FRENCH ACTOR Gerard Depardieu yesterday launched a blistering verbal assault on French Prime Minister Jean-Marc Ayrault for calling his decision to move to Belgium pathetic.
“Pathetic, you said pathetic? How pathetic is that?” Depardieu wrote in an open letter. “I am leaving because you believe that success, creation, talent, anything different must be sanctioned,” the Cyrano de Bergerac star said. He claimed he had paid a total of €145m in taxes since he started work at 14, as a printer.
Depardieu recently bought a house in the Belgian border village of Nechin, where 27 per cent of residents are French nationals, after President Francois Hollande’s socialist government passed a welter of eye-watering tax increases.

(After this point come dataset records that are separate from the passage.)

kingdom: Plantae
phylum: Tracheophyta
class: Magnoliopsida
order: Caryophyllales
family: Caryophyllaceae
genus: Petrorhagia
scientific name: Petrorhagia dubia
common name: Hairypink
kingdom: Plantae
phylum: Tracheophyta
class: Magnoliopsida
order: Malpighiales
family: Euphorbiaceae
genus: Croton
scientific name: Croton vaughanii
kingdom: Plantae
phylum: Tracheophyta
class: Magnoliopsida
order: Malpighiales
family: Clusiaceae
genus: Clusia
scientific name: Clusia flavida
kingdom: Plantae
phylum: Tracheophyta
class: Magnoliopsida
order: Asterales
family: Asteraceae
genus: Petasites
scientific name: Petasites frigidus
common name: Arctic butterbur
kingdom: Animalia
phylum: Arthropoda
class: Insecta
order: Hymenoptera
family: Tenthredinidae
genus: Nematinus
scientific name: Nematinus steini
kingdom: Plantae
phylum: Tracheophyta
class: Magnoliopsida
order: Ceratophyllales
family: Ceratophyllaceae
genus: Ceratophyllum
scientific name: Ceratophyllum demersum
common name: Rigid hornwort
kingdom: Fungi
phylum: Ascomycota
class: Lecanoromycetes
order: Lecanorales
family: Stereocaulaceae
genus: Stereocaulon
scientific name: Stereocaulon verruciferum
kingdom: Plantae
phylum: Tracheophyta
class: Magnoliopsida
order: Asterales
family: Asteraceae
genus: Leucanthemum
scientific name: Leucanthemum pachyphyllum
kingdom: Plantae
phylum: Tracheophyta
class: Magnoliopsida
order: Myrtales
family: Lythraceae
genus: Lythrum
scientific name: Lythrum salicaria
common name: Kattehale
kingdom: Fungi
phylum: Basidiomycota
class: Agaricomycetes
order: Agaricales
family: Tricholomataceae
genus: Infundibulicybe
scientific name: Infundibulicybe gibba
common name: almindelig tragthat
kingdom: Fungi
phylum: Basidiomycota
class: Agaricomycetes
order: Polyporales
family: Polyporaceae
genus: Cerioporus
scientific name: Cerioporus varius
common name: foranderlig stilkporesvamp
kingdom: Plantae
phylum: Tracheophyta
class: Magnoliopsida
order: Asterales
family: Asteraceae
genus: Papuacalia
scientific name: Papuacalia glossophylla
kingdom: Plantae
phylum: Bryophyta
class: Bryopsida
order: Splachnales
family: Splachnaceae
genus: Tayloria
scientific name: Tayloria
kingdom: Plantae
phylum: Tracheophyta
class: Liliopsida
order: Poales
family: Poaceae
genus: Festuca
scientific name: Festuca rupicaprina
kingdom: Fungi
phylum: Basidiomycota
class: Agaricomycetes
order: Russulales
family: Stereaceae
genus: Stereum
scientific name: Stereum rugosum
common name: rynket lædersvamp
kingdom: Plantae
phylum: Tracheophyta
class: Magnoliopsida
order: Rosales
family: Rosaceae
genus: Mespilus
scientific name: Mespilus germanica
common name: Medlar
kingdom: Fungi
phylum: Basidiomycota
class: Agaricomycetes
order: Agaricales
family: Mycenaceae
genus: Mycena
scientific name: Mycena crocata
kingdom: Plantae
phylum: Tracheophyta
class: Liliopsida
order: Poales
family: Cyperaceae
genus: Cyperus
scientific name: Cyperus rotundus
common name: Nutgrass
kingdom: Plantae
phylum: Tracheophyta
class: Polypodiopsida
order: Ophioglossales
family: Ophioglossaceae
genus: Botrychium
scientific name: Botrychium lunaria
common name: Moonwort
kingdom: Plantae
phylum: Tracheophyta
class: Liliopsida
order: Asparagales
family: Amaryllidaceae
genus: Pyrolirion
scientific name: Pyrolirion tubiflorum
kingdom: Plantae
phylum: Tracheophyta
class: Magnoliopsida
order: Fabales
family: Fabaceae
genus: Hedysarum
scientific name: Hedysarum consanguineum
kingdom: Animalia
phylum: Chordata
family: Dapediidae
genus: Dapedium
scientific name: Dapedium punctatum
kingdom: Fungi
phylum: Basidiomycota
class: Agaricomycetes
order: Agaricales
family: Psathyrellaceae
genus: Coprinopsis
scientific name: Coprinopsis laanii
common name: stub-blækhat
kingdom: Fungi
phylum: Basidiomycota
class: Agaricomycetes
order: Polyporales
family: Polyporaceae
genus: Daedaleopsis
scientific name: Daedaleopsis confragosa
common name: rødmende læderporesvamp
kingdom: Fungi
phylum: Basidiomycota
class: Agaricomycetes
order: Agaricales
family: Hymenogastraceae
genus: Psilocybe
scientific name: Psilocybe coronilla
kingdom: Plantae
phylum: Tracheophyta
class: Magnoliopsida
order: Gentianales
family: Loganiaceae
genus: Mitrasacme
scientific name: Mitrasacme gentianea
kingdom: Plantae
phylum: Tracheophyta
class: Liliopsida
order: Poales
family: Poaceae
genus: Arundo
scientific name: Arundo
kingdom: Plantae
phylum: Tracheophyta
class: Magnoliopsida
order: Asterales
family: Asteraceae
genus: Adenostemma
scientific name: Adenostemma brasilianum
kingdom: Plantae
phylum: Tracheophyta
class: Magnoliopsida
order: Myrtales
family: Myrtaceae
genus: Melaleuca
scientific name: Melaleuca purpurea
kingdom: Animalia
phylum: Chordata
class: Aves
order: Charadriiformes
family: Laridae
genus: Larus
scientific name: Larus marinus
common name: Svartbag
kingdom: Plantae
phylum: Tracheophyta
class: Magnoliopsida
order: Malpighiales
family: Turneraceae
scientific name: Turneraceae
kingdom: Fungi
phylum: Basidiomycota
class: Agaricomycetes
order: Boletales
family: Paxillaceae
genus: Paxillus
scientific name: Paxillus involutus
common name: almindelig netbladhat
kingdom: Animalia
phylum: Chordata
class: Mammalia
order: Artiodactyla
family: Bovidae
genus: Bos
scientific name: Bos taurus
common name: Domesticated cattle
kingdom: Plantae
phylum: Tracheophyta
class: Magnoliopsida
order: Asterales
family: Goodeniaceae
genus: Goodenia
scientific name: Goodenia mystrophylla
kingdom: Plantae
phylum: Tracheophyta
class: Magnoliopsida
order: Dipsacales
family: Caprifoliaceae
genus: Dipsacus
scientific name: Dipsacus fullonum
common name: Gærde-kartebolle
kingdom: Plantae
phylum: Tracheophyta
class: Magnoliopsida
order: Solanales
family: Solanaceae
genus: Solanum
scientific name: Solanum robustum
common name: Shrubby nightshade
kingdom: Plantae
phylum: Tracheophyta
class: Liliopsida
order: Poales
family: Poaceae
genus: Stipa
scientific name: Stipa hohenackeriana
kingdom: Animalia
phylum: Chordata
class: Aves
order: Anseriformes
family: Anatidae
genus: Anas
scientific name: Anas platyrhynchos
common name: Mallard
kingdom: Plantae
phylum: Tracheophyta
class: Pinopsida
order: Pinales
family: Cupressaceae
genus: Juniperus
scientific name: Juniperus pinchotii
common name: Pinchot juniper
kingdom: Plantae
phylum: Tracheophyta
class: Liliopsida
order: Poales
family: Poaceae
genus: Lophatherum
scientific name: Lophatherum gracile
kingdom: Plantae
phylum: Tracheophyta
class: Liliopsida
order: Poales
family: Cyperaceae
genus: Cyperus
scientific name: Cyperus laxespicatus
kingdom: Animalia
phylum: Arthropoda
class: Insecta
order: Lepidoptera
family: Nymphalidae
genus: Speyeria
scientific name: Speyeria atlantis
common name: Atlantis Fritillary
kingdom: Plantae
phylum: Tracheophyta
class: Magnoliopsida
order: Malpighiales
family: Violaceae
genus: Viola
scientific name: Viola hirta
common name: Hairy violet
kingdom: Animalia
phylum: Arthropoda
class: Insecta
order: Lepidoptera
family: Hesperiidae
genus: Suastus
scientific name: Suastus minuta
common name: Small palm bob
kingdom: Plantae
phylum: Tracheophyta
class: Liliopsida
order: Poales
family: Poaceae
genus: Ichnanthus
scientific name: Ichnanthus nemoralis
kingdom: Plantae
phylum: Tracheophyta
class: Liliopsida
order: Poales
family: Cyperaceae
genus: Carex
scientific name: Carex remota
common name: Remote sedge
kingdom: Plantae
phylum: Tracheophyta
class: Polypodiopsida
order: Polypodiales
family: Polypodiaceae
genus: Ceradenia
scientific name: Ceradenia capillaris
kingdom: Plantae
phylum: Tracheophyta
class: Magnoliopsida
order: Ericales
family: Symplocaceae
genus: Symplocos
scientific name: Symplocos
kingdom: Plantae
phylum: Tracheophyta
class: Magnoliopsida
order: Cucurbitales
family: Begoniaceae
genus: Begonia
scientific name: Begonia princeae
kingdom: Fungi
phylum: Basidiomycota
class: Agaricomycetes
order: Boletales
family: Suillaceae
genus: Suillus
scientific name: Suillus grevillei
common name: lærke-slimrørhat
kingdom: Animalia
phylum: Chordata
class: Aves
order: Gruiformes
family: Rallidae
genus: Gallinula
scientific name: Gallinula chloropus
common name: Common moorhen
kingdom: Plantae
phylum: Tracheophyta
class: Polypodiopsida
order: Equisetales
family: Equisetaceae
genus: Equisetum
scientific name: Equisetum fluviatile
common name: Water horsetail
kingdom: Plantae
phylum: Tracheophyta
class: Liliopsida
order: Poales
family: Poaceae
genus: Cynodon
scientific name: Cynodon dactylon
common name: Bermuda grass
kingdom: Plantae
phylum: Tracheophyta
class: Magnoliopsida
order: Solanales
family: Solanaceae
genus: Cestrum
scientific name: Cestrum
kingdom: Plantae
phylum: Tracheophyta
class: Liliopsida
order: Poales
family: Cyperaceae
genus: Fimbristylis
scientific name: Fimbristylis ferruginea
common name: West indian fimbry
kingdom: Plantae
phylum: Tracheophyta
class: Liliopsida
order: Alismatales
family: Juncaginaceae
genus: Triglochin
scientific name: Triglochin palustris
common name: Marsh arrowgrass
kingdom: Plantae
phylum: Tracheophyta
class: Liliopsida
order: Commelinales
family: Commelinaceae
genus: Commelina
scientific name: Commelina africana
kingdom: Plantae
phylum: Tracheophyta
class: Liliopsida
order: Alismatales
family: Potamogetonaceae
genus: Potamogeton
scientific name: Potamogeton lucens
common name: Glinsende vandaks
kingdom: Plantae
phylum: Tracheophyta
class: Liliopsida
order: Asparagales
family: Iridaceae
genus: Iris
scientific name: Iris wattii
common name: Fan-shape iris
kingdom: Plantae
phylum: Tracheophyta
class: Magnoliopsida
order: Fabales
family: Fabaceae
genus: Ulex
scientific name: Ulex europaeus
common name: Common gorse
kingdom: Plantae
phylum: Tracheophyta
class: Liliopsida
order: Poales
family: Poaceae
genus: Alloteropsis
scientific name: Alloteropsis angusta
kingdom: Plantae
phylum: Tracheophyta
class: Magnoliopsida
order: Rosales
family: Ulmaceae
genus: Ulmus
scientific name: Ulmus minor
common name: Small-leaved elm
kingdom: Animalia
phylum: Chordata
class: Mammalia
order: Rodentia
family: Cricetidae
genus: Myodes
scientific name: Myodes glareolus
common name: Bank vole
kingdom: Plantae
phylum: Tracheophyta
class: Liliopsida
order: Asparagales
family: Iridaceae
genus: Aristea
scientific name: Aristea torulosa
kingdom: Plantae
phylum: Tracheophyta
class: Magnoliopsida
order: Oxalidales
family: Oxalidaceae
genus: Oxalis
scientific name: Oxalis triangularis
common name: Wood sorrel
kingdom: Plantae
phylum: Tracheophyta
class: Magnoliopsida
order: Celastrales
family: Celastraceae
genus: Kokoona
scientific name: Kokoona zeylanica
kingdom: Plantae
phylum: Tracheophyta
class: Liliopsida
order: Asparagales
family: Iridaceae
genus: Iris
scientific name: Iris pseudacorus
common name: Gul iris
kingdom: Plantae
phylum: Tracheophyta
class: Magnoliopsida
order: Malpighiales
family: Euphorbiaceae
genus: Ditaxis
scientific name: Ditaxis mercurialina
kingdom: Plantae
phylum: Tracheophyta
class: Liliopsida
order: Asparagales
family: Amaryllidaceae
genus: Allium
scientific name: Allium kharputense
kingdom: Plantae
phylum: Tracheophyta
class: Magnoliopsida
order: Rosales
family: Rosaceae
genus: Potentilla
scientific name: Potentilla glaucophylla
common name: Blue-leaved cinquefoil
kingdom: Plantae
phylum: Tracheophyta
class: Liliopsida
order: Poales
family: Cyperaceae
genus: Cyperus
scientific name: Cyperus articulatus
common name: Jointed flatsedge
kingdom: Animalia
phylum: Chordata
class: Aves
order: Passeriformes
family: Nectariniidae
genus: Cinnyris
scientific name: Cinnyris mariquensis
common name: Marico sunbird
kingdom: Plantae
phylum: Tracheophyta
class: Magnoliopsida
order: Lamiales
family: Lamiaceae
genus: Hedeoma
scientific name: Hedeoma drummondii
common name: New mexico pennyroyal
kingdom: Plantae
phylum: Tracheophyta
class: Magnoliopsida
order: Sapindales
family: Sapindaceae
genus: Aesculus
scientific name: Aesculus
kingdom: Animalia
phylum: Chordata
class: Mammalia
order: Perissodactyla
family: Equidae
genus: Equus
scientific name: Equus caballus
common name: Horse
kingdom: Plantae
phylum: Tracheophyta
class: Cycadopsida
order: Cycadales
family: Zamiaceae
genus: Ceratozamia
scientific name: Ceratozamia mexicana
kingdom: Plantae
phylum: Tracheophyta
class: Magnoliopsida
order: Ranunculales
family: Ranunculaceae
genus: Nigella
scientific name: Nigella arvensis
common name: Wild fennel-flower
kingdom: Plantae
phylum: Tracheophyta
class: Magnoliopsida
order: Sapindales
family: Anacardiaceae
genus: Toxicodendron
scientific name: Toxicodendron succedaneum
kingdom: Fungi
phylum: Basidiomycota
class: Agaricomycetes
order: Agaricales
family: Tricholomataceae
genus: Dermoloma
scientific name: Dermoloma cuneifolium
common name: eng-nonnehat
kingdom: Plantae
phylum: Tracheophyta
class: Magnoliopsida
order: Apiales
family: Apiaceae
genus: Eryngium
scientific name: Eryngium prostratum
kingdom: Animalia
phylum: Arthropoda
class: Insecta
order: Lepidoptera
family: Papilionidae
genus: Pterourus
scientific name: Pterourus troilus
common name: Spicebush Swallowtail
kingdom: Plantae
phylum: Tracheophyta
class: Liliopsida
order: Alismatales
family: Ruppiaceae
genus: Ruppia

But a succession of political figures have attacked his decision, including Prime Minister Ayrault and Culture Minister Aurelie Filipetti, who pointed out that public money is lavished on the French film industry, and labelled the popular and trenchant public figure a deserter.
“When we abandon the ship and desert in the middle of an economic war, then you don’t come back and give morality lessons,” she told a French TV channel.
Despite the tax hikes, wealthy UK citizens are considering moving to France, according to data from Lloyds TSB this morning. Some 22 per cent of millionaires would consider leaving the UK in the next two years, Lloyds said.
And across the whole sample – including people worth over £250,000 – a fifth cited France as the country they would most like to move to. But this was likely down to the weather, the data suggested, with 63 per cent saying poor UK weather was a key reason to move.